◆ Work required
In the forum thread on the fglrx driver, which usernames appear as post headers? List each name once.

◆ Provided text
§

Another point is whether you have KMS activated in your kernel or not.

Ati closed driver will not work in a activated KMS kernel configuration.

There are so many parameters differing between the two drivers I would really advise you to have different kernels.

For the record, Intel embedded CG made my configuration task even harder, leading me to a third kernel configuration, but that another story I guess.

Thanks for your attention.

----------

## _Flame_

Thank you for your participation. Two kernels with different configurations are so uncomfortable for me. I don't worry about unsuccessful reboot because i always have a previous build of kernel. And early i could use both drivers without any problem. And KMS didn't mess at all. My xorg version isn't old but i have it's filled for choosing type of driver and some options. I don't think that it has big meaning. And of course i always choose proper opengl implementation of particular driver. This problem happened to me just after updating of flgrx. Thank you for your advice i will try to adjust some kernels parameters and i hope it will fix this problem. Thanks.

----------

## CaptainBlood

Do you have big kernel lock enabled in your kernel? AFAIK it is mandatory.

I can't remember since when.

----------

## _Flame_

I installed kernel 2.6.39 and disabled dri, kms, all framebuffers.  But i have the same segfault as first.

 *CaptainBlood wrote:*   

> Do you have big kernel lock enabled in your kernel? AFAIK it is mandatory.
> 
> I can't remember since when.

 

fglrx needs a big kernel lock? It's very strange.

----------

## oly12

Hi,

 I have the same problem too and am running kernel 2.6.39. I understand that the big kernel lock is no longer in 2.6.39. Does that mean we have to downgrade to kernel 2.6.38? Thank you in advance for your clarification.

----------

§

◆ Pose estimation data
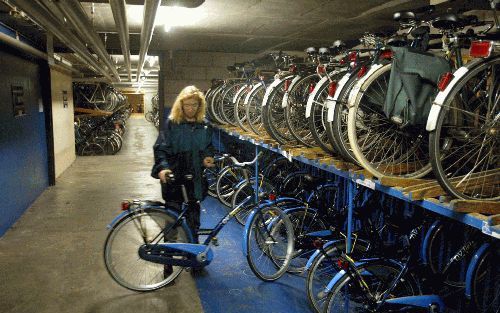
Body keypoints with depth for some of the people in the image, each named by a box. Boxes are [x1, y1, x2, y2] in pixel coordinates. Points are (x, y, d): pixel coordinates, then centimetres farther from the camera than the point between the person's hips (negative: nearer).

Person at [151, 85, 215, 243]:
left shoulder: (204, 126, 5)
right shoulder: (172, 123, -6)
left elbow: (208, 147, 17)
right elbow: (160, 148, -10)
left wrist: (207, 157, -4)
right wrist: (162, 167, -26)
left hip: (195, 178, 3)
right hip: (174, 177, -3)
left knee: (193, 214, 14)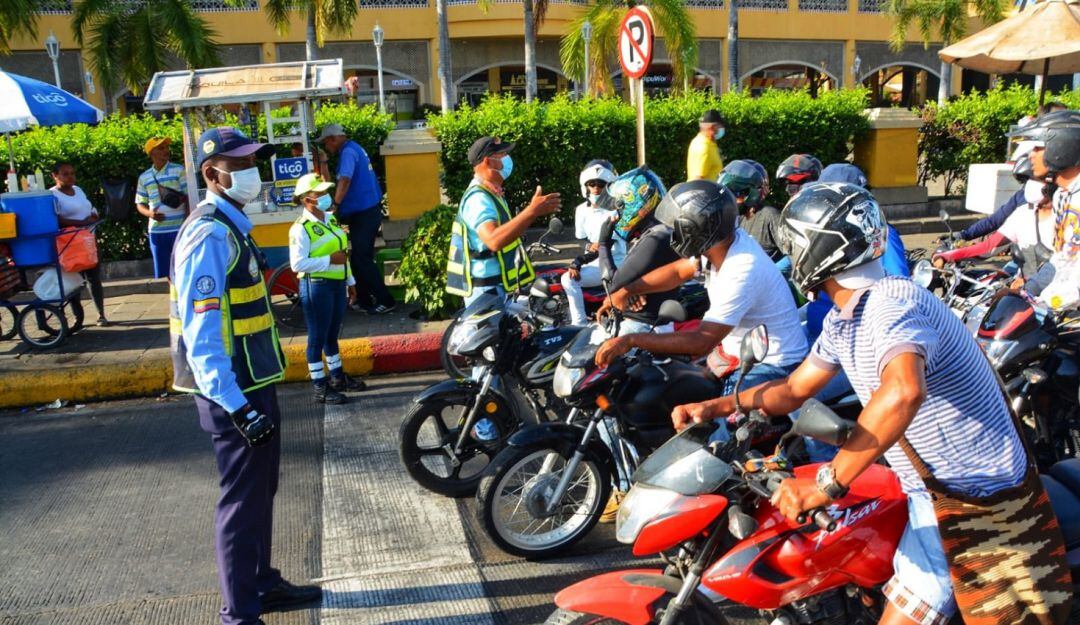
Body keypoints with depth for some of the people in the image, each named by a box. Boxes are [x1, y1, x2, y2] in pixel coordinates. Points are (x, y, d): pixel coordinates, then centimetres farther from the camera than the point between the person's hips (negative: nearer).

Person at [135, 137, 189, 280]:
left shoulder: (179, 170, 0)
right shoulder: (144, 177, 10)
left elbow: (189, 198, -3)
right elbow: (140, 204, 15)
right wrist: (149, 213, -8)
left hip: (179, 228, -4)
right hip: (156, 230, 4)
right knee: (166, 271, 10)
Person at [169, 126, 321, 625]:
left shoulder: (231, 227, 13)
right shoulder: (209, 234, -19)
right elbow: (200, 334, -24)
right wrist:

§

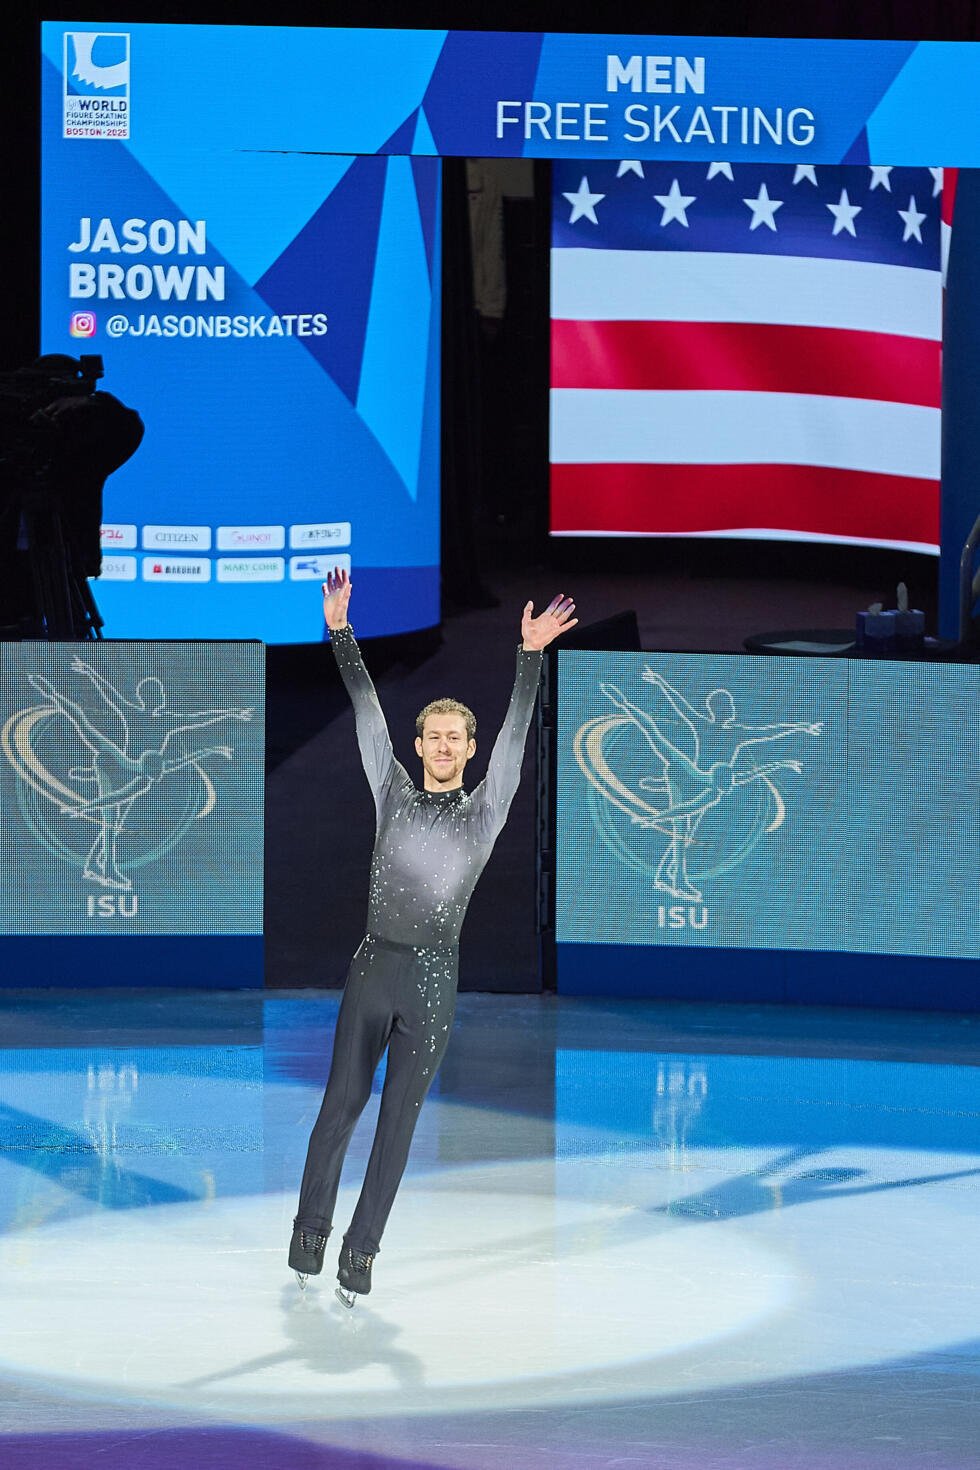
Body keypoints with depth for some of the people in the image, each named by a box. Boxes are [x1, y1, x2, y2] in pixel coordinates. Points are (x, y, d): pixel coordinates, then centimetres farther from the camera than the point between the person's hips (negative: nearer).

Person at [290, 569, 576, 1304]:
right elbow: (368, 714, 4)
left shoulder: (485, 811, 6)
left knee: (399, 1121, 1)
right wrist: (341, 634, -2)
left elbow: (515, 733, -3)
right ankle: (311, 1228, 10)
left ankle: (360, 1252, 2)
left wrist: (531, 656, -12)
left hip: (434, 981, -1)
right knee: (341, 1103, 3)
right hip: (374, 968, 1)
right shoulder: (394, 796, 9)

§

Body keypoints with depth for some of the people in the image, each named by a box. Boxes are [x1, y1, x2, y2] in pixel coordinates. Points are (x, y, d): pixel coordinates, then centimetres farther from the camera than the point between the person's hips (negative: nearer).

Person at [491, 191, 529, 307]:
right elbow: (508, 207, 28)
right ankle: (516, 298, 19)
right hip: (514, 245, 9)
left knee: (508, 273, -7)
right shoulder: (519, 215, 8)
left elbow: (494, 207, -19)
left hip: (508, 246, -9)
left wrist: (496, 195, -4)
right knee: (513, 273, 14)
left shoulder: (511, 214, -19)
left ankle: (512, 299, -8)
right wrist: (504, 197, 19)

§

◆ Answer box
_Flame_, CaptainBlood, oly12